Grasser wollte ORFeins und Ö3 "privatisieren"

Daniela Kittner
Gescheitert ist das Vorhaben des damaligen Finanzministers an Landeshauptleuten, die eine Filetierung des ORF ablehnten.
Daniela Kittner

Daniela Kittner

Um die Causa Grasser/ Hochegger/Meischberger/Plech in ihrer ganzen Dimension zu begreifen, lohnt es sich, eine der ersten Zeugenaussagen bei der Staatsanwaltschaft in Erinnerung zu rufen. Willi Berner, der Kabinettschef des ersten FPÖ-Infrastrukturministers nach der schwarz-blauen Wende,  Michael Schmid, erzählte  eine fast unglaubliche Geschichte: Peter Hochegger hatte sich im Frühsommer 2000 mit Berner in einem Wiener Nobelhotel getroffen und ihm einen Masterplan unterbreitet, wie ein Netzwerk rund um Grasser bei geplanten Privatisierungen persönlich mitschneiden könnte. Zu dem Netzwerk sollten Hochegger, Grasser, Jörg Haider, Walter Meischberger und Ernst Karl Plech zählen. Alle Beteiligten haben Berners Darstellung als unwahr zurückgewiesen. Es gilt die Unschuldsvermutung.
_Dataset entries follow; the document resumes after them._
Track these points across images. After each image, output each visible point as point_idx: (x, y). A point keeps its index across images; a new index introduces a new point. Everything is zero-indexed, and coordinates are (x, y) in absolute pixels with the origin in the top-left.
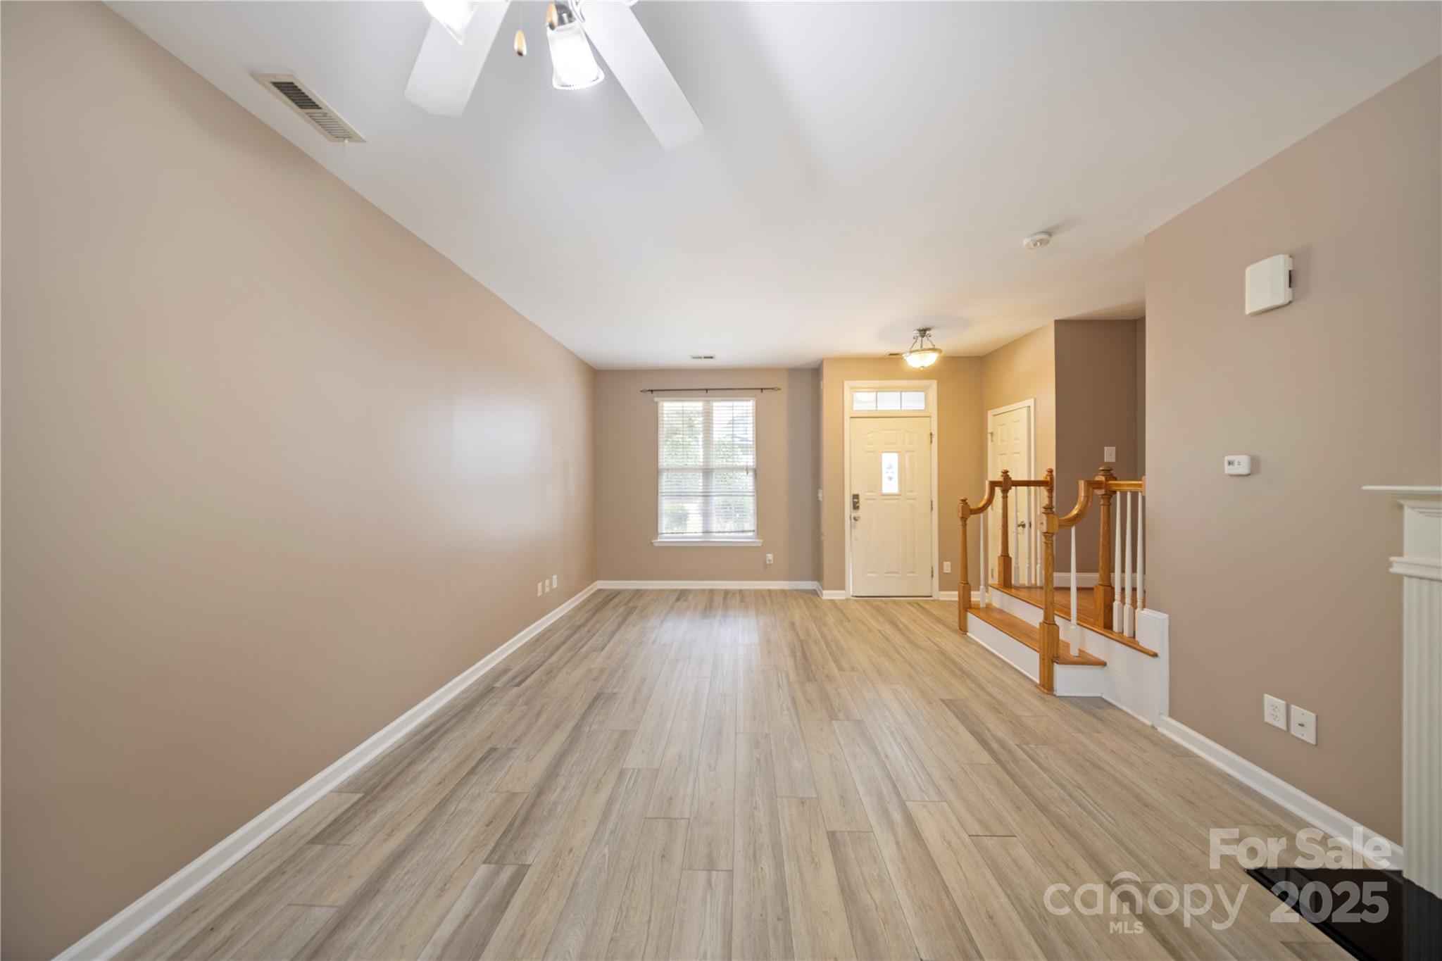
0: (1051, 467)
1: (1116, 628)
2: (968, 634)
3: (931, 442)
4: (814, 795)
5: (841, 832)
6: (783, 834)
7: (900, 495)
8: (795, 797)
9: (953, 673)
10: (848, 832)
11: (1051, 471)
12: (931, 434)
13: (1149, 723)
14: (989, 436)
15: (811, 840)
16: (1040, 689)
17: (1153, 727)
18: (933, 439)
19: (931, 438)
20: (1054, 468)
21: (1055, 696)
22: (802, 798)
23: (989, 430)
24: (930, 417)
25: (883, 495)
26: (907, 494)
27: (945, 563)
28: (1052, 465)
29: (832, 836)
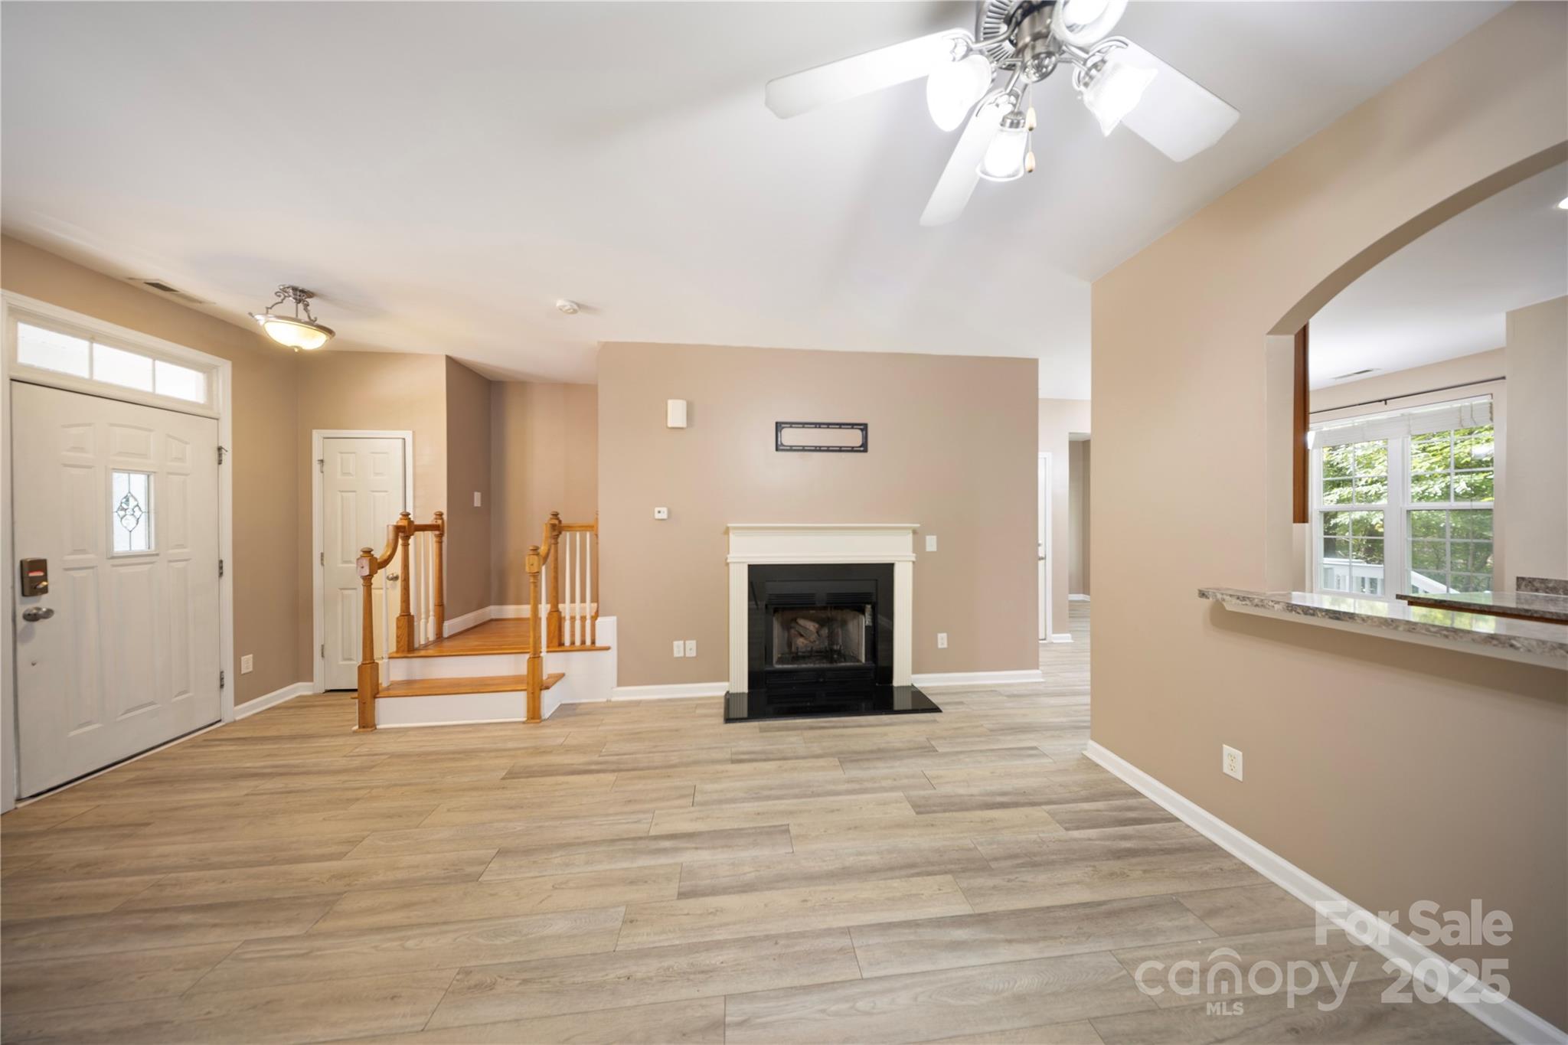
0: (440, 510)
1: (567, 641)
2: (378, 727)
3: (220, 462)
4: (623, 909)
5: (679, 887)
6: (677, 942)
7: (157, 555)
8: (620, 930)
9: (453, 759)
10: (680, 882)
11: (440, 515)
12: (220, 449)
13: (605, 700)
14: (316, 466)
15: (688, 914)
16: (531, 723)
17: (607, 701)
18: (224, 457)
19: (220, 455)
20: (444, 510)
21: (545, 720)
22: (624, 922)
23: (316, 456)
24: (217, 419)
25: (113, 558)
26: (171, 551)
27: (244, 659)
28: (443, 508)
29: (682, 895)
Sollte Berners Darstellung jedoch stimmen, hieße dies, dass ein Netzwerk gezielt die Privatisierung von Staatseigentum betrieb, um dabei Beute zu machen. Unter dieser Prämisse erscheint eine Episode aus dem Jahr 2002 in einem besonderen Licht. Der damalige Finanzminister Grasser sprach den damaligen Finanz-Chef des ORF und jetzigen Generaldirektor Alexander Wrabetz auf einen Teil-Verkauf des ORF an. Laut Wrabetz wollte Grasser damals einen Fernsehkanal, nämlich ORFeins und das beliebte Radioprogramm Ö3 privatisieren. Gescheitert ist das Vorhaben  an Landeshauptleuten, die  eine Filetierung des ORF ablehnten.  Im Lichte der Buwog-Erkenntnisse kann man wohl davon ausgehen, dies wäre ein weiteres "super-sauberes" Geschäft geworden.

Apropos ORF. Die Regierungsspitzen haben kürzlich verkündet, sie wollen das ORF-Gesetz reformieren. Dazu haben sie eine Arbeitsgruppe angekündigt. Wie der KURIER erfuhr, sollen dieser Arbeitsgruppe angehören: der Chef des Schweizer Fernsehens, Roger de Weck, ORF-Journalist Peter Huemer, der ORF-Generalsekretär unter Gerd Bacher, Kurt Bergmann , der Vertreter des Kanzleramts in der Rundfunk und Telekom Regulierungsbehörde (RTR), Matthias Traimer, ORF-Redakteurssprecher Fritz Wendl und Michael Truppe von der KommAustria. Starjournalist Hugo Portisch ist zu einem Referat eingeladen. Außerdem sollen alle fünf Parlamentsparteien einen Vertreter in die Arbeitsgruppe entsenden. Ziel ist, anstatt des 35-köpfigen Stiftungsrats einen schlanken Aufsichtsrat mit zehn Mitgliedern plus fünf Betriebsräten zu schaffen. Insgesamt soll der parteipolitische Einfluss auf den ORF sinken. Die ORF-Reform soll noch in dieser Legislaturperiode beschlossen werden (sagt Michael Spindelegger) oder spätestens Teil des nächsten Koalitionsabkommens werden (sagt Werner Faymann ).

Der Ministerrat beschloss am Dienstag die Transparenzdatenbank. Genauer: Er ermächtigte die Regierungsvertreter Faymann, Spindelegger, Maria Fekter und Andreas Schieder, mit den Bundesländern einen 15a-Vertrag über die Transparenzdatenbank abzuschließen. Der Haussegen im Kanzleramt hing gestern wegen des Krachs um das Sauberkeitspaket derart schief, dass es sogar bei dem Routinevorgang zu Reibereien kam. Minister Rudolf Hundstorfer hatte in dem Ministerratsvortrag statt "Transparenzdatenbank" "Leistungsangebotsdatenbank" hineingeschrieben. Die ÖVP bestand darauf, dass ihr Baby nicht umgetauft würde. Es bleibt beim Namen "Transparenzdatenbank".